Ireland's Stone - A portal to the past...
Ireland has changed unrecognisably from what it once was thousands of years ago when hunters and gatherers roamed the land. There is something however that hasn't changed much throughout time, and that is the stone. The carvings and construction of these ancient stone monuments offer a portal to the past and provide a glimpse into ancient Ireland, its landscape and it's people. The samples of stone monuments below, both natural and handmade, highlight the imagination, ingenuity, strength and hard work of our ancestors.
The Giants Causeway - Where Mythology & Geology Combine...

‘When the world was moulded and fashioned out of formless chaos, this must have been the bit left over – a remnant of chaos!’
- W.M. Thackeray in 1842
You could say The Giant’s Causeway in Co Antrim is just a bunch of rocks, but in other ways it’s one of the most dramatic sights on the island of Ireland. It’s no ordinary cluster of rocks; these are all hexagonal in shape and there are about 45,000 of them. It all began about 60 million years ago, give or take a couple of millennia.

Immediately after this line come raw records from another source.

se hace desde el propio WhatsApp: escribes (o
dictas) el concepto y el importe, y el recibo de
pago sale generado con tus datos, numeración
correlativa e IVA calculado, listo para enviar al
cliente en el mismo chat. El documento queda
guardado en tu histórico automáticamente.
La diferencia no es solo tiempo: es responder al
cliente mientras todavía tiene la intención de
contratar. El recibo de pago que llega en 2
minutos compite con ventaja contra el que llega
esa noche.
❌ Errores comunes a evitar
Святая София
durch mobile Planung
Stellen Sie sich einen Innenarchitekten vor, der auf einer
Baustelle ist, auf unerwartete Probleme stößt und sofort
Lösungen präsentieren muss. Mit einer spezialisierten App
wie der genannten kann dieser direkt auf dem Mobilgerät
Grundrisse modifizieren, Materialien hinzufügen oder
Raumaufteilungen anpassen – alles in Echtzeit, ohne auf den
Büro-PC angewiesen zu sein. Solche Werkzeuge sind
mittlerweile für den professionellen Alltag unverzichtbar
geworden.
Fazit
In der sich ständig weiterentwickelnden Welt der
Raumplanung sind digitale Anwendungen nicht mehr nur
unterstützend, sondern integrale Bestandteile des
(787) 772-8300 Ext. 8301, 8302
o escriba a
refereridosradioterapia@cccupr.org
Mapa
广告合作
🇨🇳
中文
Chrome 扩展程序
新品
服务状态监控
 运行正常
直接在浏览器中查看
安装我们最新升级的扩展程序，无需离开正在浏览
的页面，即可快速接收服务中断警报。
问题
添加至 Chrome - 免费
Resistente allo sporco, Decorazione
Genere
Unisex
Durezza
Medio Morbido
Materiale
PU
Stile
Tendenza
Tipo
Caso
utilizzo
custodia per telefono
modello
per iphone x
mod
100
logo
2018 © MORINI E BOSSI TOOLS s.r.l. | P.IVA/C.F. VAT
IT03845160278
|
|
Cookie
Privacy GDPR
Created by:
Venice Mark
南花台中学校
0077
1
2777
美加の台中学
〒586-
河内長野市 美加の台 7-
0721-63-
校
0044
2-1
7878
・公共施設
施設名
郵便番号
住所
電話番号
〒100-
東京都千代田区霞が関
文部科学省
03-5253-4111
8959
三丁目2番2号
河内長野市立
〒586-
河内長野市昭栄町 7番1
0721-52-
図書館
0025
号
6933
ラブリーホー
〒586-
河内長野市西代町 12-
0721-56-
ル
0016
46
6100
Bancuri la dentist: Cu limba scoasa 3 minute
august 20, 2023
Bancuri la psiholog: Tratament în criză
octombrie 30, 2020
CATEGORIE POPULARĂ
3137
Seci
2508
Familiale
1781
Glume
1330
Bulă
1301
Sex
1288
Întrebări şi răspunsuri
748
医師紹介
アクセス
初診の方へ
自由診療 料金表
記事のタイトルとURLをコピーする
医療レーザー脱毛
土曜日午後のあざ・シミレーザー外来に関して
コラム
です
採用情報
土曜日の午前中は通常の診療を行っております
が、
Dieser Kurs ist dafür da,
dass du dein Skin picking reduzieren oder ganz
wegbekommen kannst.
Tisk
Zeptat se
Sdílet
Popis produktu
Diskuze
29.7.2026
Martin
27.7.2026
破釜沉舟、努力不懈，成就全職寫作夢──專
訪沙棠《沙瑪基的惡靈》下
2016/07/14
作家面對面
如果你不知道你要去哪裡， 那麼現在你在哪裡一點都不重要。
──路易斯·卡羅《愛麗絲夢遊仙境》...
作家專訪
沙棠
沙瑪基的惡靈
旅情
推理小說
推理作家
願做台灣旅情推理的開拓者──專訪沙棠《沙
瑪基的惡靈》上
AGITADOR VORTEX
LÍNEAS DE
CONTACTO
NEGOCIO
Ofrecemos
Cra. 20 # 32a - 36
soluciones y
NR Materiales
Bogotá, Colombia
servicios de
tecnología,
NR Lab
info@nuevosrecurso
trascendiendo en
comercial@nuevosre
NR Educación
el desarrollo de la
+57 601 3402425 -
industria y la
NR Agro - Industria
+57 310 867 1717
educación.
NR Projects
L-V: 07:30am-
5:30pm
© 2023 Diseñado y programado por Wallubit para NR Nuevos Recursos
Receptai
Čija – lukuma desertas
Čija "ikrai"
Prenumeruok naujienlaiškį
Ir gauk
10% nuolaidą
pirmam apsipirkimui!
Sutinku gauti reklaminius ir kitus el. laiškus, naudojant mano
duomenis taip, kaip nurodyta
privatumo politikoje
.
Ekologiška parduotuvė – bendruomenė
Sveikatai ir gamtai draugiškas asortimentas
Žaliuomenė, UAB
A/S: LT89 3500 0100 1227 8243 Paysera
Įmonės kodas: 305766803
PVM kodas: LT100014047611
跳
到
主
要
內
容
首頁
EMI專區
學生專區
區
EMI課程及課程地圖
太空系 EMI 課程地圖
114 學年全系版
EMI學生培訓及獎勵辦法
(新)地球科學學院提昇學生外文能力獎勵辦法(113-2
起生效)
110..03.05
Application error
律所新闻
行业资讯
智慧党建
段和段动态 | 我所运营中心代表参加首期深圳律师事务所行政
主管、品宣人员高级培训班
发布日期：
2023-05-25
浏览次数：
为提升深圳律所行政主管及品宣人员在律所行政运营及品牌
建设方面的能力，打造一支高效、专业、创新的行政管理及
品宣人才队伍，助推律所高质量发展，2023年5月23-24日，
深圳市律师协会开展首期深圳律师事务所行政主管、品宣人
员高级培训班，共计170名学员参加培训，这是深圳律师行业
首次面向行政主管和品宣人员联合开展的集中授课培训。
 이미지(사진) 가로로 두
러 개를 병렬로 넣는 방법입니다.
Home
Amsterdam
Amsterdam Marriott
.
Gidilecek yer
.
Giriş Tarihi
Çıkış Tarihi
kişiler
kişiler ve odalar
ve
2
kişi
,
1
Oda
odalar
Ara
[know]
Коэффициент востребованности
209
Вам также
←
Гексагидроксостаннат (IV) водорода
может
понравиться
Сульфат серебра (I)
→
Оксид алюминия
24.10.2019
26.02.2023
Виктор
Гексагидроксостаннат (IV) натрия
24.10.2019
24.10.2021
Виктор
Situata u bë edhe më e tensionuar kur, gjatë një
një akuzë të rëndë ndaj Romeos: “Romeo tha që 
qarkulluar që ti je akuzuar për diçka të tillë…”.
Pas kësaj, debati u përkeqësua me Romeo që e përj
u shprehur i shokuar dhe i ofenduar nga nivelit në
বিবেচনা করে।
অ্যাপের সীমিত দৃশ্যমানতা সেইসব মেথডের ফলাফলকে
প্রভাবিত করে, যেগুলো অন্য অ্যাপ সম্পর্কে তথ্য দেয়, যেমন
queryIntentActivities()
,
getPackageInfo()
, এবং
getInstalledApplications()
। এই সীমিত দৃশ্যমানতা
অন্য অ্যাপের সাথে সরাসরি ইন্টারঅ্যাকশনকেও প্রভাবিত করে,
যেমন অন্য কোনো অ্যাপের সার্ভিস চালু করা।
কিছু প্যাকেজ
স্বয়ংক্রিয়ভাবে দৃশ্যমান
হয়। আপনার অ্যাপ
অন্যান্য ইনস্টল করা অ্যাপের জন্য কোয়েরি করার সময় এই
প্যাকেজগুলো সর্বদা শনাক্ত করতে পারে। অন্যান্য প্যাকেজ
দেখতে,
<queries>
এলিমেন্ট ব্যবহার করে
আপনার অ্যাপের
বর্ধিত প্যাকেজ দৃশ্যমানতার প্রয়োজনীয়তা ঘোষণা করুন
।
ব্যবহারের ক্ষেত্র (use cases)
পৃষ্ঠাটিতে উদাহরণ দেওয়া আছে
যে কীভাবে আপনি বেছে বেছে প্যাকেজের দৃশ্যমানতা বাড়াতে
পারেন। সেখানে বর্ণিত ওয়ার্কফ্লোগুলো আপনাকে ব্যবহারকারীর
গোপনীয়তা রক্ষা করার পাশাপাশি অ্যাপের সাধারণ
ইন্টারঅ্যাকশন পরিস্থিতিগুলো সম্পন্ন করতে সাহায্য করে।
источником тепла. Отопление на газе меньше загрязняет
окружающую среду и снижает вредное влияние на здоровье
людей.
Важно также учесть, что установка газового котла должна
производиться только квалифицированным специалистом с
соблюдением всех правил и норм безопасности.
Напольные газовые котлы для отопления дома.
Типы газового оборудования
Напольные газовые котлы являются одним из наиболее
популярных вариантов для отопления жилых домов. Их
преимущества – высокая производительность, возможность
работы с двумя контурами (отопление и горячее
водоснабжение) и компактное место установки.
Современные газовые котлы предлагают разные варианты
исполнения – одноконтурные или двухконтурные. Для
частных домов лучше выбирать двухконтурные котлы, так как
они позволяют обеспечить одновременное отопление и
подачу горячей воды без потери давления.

There was a huge continent at that time known as Pangaea, which then divided to form the Atlantic Ocean. When this big event took place, lava escaped through fissures and poured out in a series of eruptions, thousands of years apart and over millions of years. When the lava cooled it formed a rock known as basalt. Over time this built up into a plateau that covers a large part of the north east coast of Ireland. It was in the process of the lava cooling that the hexagonal shaped rocks were formed. (The process also occurred in the Azores, Canary Islands and other places. This ancient footprint got its name from mythology: Finn McCool, the Ancient Irish heroic figure, laid down the stones so he could challenge a Scottish rival, Benandonner, according to legend. So the Causeway was known to local people long before it was ‘discovered’ in the late 17th century. It was studied by many scholars over the next hundred and fifty years, one of the most famous of these was Thomas Molyneux. It wasn’t until in the mid 19th century that this place became a celebrated tourist attraction, with hotels and a railway line. In 1886 the Giant’s Causeway became a UNESCO World Heritage Site. The organisation proclaims that, ‘World Heritage sites belong to the peoples of the world, irrespective of the territory on which they’re located.
Other areas of Geological Interest in Ireland...
Footsteps to prehistory - Tetrapod Footprints

If you travel to the west of Co Kerry, to the north of Valentia Island, you’ll see this ancient footprints, from pre-human times. The Tetrapod Trackway fossilised footprints are recognised as the oldest record of vertebrate life on land, the amazing beginning of the human evolutionary story. About 385 million years ago, a primitive amphibian-like creature known as a tetrapod, left its footprints on the muddy shoreline. They became fossilised. Valentia Island was then near the equator. It was a very different place to the one we know today. The tracks record when vertebrates first moved onto land, started breathing air and walking on four limbs. This who process took many, many thousands of years; it was still a very long time before even the first dinosaur appeared. So this place and these marks are a reminder of how short a time, relatively speaking, human life has been on the planet.